At the same time, changes to name server infrastructure are not uncommon in legitimate registry operations. As a result, malicious glue modifications can closely resemble normal administrative activity, making them difficult to distinguish from benign changes using behavioural and structural signals alone.

That finding highlights an important lesson: the most difficult anomalies to detect are not always the most disruptive or complex. In practice, attacks that closely mimic legitimate operational behaviour may present one of the greatest challenges for anomaly detection systems. Although that finding highlights the limitations of anomaly detection, additional (existing and deployed) security mechanisms such as DNSSEC provide complementary layers of protection that help reduce the likelihood and impact of a successful attack.

A new perspective on registry monitoring

The results demonstrate that suspicious DNS registry mutations can be detected through behavioural and relational analysis, even in the absence of labelled attack data. By combining threat-model-driven evaluation with unsupervised machine learning, the framework was able to consistently identify and prioritise the majority of implemented attack scenarios.

An important observation was the complementary nature of the ensemble architecture. While the graph neural network captured relationships between domains, name servers and infrastructure, the isolation forest contributed sensitivity to behavioural and statistical anomalies. Together, the 2 perspectives provided broader anomaly coverage than either approach individually.

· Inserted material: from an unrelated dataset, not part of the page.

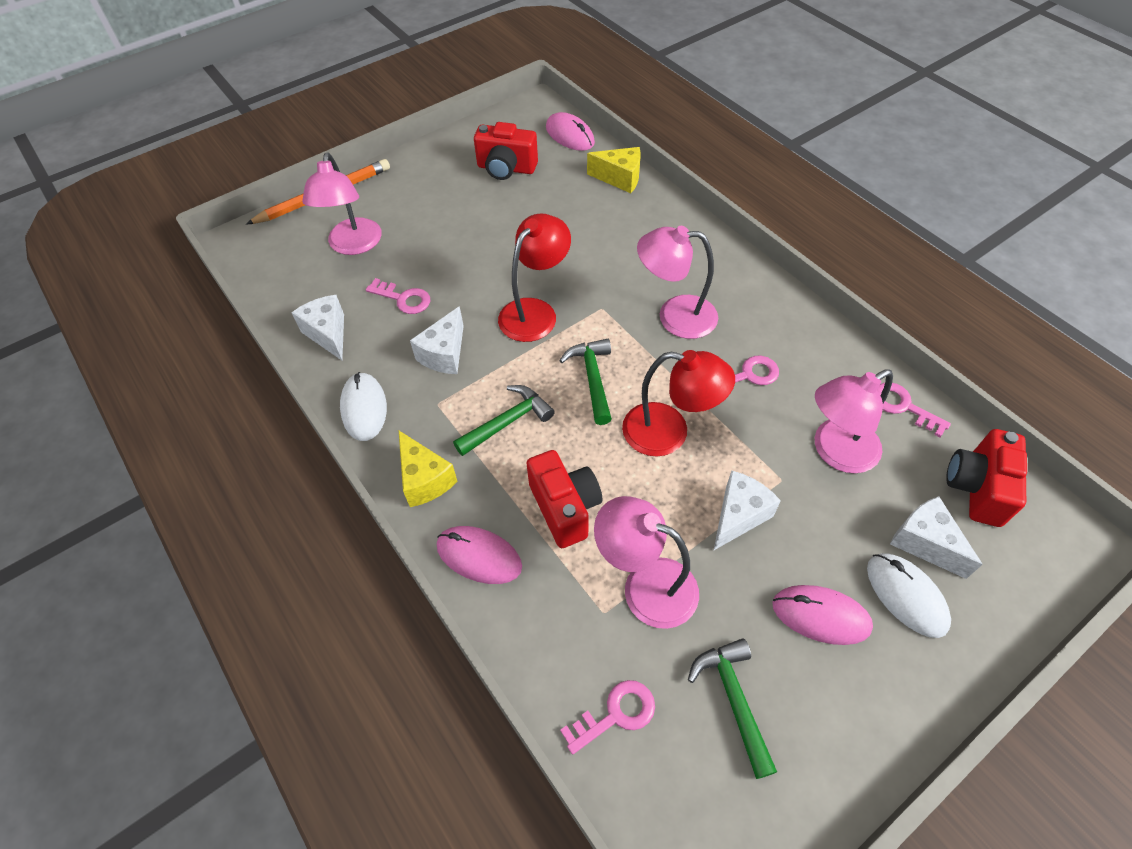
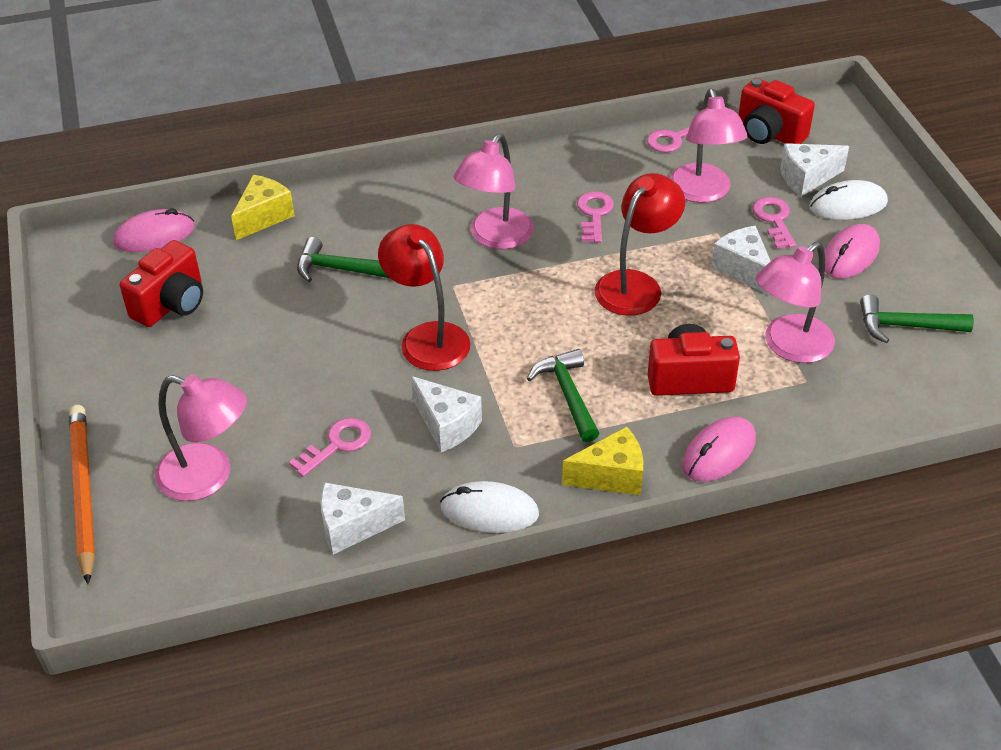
camera: 70 degrees left, 10 degrees down
green hammer [559,339,612,425] -> green hammer moved to [297,237,389,282]
pink key [560,680,655,755] -> pink key moved to [752,197,796,249]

The research also emphasised the importance of explainability within critical infrastructure environments. Identifying a suspicious mutation is only part of the challenge; operators must also understand why it was flagged in order to support investigation and operational decision-making.

Perhaps the most important outcome of the research is the concept of a pre-zone behavioural risk filter. Rather than replacing existing security controls, the framework introduces an additional layer of visibility that evaluates mutation behaviour before changes are incorporated into authoritative DNS zones.

Looking ahead, future work could explore dynamic graph learning techniques, integration of additional operational context such as passive DNS and BGP data, and complementary DNSSEC validation mechanisms. More broadly, the research illustrates how graph-based machine learning and behavioural analysis can complement existing registry security practices and improve visibility into complex DNS infrastructure relationships.

Overall, the research demonstrates that behavioural anomaly detection is a viable approach for monitoring DNS registry mutations. The proposed framework successfully detected 6 of the 7 implemented attack scenarios derived from the threat model, showing that machine learning can provide meaningful additional visibility into suspicious registry activity. Even though this research was conducted based on synthetic data, we believe the insights following from this research are valuable for operational systems. Rather than replacing established security measures, the framework is intended to operate as an additional defence-in-depth layer that helps identify potentially risky mutations before they become incorporated into authoritative DNS zones. The experimental evaluation was conducted on approximately 24,000 registry mutations using a single GPU, suggesting that the computational requirements are manageable and that near real-time deployment may be feasible within existing registry publication workflows. However, further evaluation on complete registry datasets is needed to assess scalability and operational performance at full registry scale. Future work should also investigate mechanisms for adapting to evolving registry behaviour through incremental learning, periodic model updates, or dynamic graph learning approaches, reducing the need for frequent retraining while maintaining detection effectiveness in continuously changing DNS environments.